The first is the idea that there is some problem with the spiritual and divine interacting with matter, both for philosophical reasons (how could they interact?) and theological ones (the old chestnut that God is so transcendent that his direct activity could not be seen in creation or else he would be “just another agent”). The simple answer to both is that our faith is based entirely on such an interaction: God became a man, and the Father was seen to raise him from the dead. God in Christ was not ashamed to appear, to human eyes, as “just another agent.” The Father was not afraid to be “just another voice” when he spoke from heaven about Jesus. He could therefore even more readily appear like a man and act creatively in that capacity in Genesis, and both philosophers and theologians will have to cut their cloth accordingly.
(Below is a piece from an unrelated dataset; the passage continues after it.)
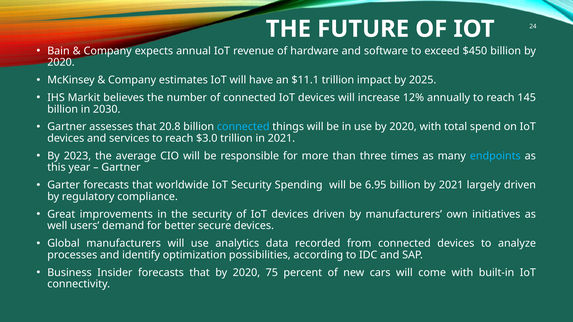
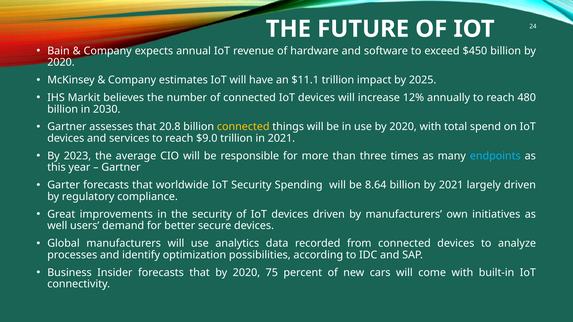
145: 145 -> 480
connected at (243, 127) colour: light blue -> yellow
$3.0: $3.0 -> $9.0
6.95: 6.95 -> 8.64
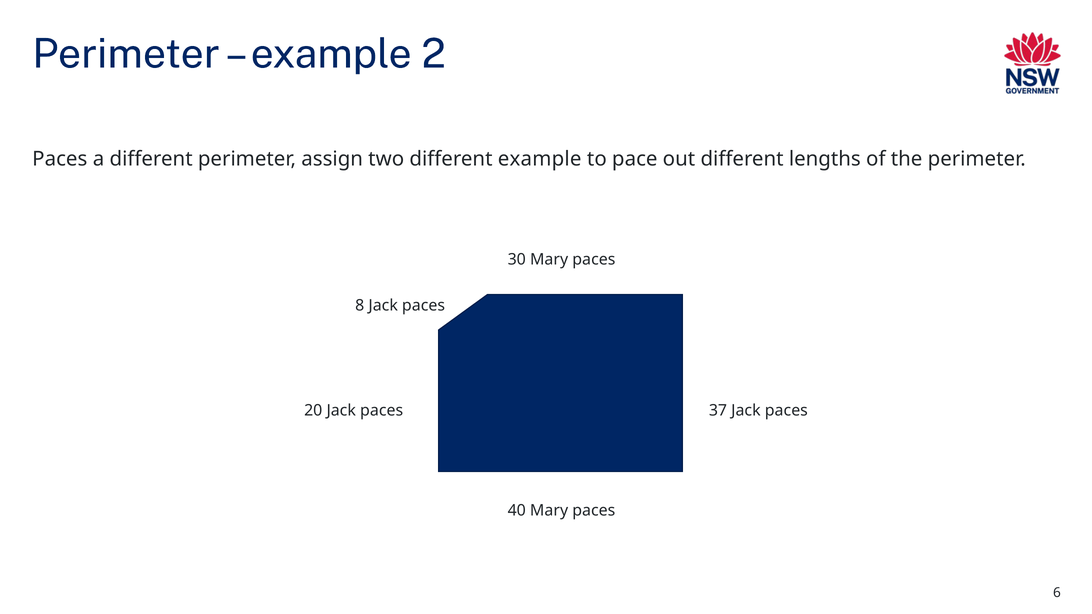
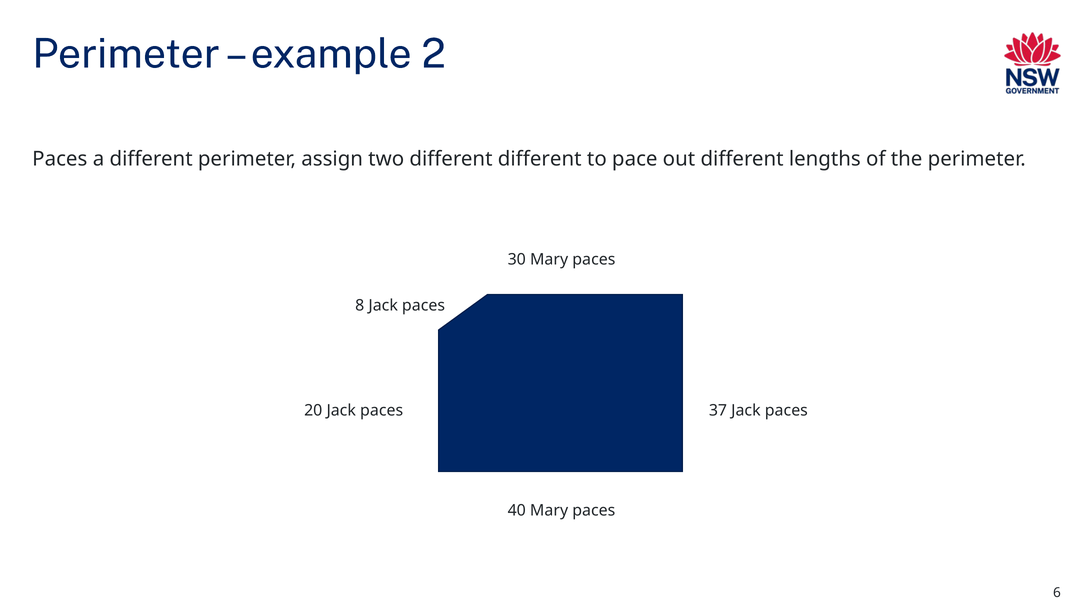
different example: example -> different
The second is that there is something wrong – perhaps unscientific – about special creation. Adam ought to have evolved “by natural causes” because… well, I’ve written enough on the cultural blinkeredness of that view (albeit it the cultural blinkers have existed for several centuries) to say “Fie on your ‘natural causes'” and insist you tell me what they actually are in relation to God’s sovereignty and governance of all things in heaven and earth in Christ. Yet it is pretty much the trademark view of the current incarnation of theistic evolution.
Thirdly, there is an arbitrary decision by some that nobody in their senses can really believe in a historical Adam, and that therefore to point to possible metaphor in Genesis is to remove the historical Adam by default – a logical error, as I have shown. That such a prejudice may be the case somewhere in the thinking of “official” BioLogos is shown by the continued non-mention, as a viable option, of the significant development of the Genealogical Adam hypothesis in the “Common Questions” section. This despite its being first propounded there in 2010, and despite its major proponent Joshua Swamidass’s having been, at one stage recently, officially associated with BioLogos. This science makes a “recent” Adam a plausible common ancestor of the entire present human race, and it does so even were he specially created, in whole or part, with or without the literal hand and breath of the Lord.
It’s a big mistake to exclude God’s direct creative role, at least in the case of man as he is today (in Adam), not only for the exegetical reasons of Warfield or Keller, but because of the metaphysical considerations of Aquinas and many modern philosophers and theologians. Man is both spiritual and physical, and whilst the physical aspect of man could, in principle, arise from evolution by natural causes, the spiritual, in the very nature of things, cannot.
We debase the nature of mankind if we strive too hard to explain ourselves by the forces of nature acting (according to Loren Haarsma in another recent BioLogos essay) like ice crystals making snow or undirected chess games playing themselves (it seems!). As Blaise Pascal pointed out in his Pensées, the consequences may be grave:
It is dangerous to explain too clearly to man how like he is to the animals without pointing out his greatness. It is also dangerous to make too much of his greatness without his vileness. It is still more dangerous to leave him in ignorance of both, but it is most valuable to represent both to him. Man must not be allowed to believe that he is equal either to animals or to angels, nor to be unaware of either, but he must know both.